As of to-day, Mme Carmene is on indefinite leave, under too much pressure not knowing when her home will be destroyed (her house has been marked too). The thousands affected by this thoughtless, unnecessary bureaucratic nightmare are all trying to find new places and new ways to double and triple up in the homes that remain standing. The challenges continue. Housing is always a priority.

While the revelry which takes over the upper and middle classes for two weeks beginning Dec. 24 continues, Edwina spent Independence Day  (Jan. 1st) in the emergency ward at Justinien Hospital. Auguste didn't want to disturb me on my one day off so he spent his holiday in the hospital with her. It will take until to-morrow to get the results of lab work.

Nursing student Brunie dropped in although we were closed,  as she is writing exams this week and just has  no other time. The day after exams she begins her practicum at the hospital here and needs new shoes and uniforms as well as travel expenses.

Jhennie, Elorge and Marlene were in from Santiago for second term fees. All are in third year.

Saturday we sent Rose-Guerlande back to Santiago to write entrance exams to study dentistry. She went with a new lap top donated by Eugene in Ottawa. Although Rose G. is without sponsorship, something will materialize.  Haiti needs dentists as desperately as clean air.

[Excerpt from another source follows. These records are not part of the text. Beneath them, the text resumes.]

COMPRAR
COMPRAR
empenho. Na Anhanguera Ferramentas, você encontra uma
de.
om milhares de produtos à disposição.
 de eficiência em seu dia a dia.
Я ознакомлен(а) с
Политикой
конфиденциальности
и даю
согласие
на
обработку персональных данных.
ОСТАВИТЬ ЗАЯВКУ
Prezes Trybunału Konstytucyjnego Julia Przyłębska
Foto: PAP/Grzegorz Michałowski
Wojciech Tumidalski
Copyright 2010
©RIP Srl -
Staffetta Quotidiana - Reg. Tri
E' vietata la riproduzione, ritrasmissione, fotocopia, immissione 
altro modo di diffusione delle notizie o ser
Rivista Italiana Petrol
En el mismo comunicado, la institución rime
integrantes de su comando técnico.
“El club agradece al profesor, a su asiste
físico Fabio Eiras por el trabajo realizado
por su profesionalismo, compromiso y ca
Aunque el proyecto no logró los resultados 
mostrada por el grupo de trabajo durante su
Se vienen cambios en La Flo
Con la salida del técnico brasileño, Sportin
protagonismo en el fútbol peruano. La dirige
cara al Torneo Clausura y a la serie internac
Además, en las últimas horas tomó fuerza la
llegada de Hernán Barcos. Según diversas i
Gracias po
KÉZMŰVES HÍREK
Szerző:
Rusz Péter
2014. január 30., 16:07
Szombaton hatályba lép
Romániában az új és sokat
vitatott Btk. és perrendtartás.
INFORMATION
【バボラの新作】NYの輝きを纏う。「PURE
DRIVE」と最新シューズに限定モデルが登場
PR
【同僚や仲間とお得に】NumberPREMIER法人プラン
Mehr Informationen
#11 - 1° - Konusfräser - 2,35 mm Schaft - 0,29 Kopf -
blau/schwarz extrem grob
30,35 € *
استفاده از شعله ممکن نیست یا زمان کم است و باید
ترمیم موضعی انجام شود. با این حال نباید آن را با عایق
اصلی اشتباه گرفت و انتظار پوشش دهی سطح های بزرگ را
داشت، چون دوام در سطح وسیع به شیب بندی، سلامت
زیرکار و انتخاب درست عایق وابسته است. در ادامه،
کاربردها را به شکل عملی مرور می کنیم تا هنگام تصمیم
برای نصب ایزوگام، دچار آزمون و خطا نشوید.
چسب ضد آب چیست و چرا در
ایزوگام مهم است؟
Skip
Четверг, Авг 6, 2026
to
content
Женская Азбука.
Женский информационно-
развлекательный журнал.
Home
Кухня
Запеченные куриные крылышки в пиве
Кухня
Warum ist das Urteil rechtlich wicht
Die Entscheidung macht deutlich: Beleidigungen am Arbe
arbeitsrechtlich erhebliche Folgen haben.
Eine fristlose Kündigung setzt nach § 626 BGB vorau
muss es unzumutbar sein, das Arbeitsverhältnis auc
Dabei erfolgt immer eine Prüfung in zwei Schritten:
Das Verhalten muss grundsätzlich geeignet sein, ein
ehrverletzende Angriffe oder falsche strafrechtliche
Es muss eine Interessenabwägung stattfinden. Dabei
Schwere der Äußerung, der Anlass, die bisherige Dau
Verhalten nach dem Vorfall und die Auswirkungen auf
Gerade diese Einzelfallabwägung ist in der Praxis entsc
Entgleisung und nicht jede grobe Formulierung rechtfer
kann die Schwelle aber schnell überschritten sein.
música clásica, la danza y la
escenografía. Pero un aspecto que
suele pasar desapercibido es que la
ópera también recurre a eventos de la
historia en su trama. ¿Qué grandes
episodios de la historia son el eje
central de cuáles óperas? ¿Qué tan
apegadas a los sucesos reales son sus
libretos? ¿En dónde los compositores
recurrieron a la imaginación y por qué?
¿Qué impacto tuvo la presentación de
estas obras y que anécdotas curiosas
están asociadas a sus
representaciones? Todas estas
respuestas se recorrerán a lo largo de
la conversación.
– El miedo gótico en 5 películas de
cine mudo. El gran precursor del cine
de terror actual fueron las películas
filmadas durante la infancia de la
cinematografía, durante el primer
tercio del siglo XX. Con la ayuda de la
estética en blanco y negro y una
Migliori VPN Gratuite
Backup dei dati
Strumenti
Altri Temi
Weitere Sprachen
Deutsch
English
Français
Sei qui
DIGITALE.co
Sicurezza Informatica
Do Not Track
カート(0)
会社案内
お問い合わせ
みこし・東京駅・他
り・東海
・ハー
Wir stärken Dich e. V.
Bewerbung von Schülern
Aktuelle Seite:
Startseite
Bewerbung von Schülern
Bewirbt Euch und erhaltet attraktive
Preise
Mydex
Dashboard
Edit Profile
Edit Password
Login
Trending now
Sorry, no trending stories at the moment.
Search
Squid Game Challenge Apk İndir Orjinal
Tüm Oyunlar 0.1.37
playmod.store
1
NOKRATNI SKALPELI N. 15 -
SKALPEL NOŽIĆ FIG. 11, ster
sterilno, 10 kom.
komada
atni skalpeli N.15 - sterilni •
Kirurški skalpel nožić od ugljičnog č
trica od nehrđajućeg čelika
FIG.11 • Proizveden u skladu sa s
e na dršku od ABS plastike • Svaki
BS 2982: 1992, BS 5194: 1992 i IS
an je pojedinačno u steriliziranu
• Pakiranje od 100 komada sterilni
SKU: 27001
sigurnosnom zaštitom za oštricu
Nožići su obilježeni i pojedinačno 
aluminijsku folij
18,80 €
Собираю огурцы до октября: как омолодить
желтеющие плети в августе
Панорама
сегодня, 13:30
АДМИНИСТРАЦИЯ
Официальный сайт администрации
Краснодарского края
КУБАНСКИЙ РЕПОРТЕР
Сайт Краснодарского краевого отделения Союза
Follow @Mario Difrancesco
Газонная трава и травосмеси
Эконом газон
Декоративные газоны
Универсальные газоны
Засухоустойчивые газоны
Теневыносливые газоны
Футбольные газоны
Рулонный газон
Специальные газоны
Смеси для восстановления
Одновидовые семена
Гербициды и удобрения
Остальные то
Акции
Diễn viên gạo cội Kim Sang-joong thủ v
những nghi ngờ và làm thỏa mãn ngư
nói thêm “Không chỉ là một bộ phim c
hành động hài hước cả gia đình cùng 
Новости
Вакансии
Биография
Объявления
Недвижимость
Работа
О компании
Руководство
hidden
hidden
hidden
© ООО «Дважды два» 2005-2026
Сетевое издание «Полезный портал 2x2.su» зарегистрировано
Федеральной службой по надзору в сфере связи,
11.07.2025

In closing, the staff and I wish each of you the blessing of beginnings - may this year be the start of whatever you most need for healing, health and happiness. From the steps of our new Jasmine Centre in Sen Rafayel n'ap swete w bon ane. 

Staff members:Kesner,Fabiola, Guerlande, Edeline, Solange
Wilno, me
Danius, Vilsaint
A New Year means renewal, and I choose to begin 2012 with hope - and a commitment to continue changing the world in whatever way I'm able. How about you? Everyone who reads this has the ability.  What is your path?  Jack Layton's letter to Canadians, written Aug. 20 just 2 days before his untimely death says it so eloquently:

                              " Love is better than anger.
                                   Hope is better than fear.
                                   Optimism is better than despair.
                                   So let us be loving, hopeful and optimistic.                            
                                   And we'll change the world."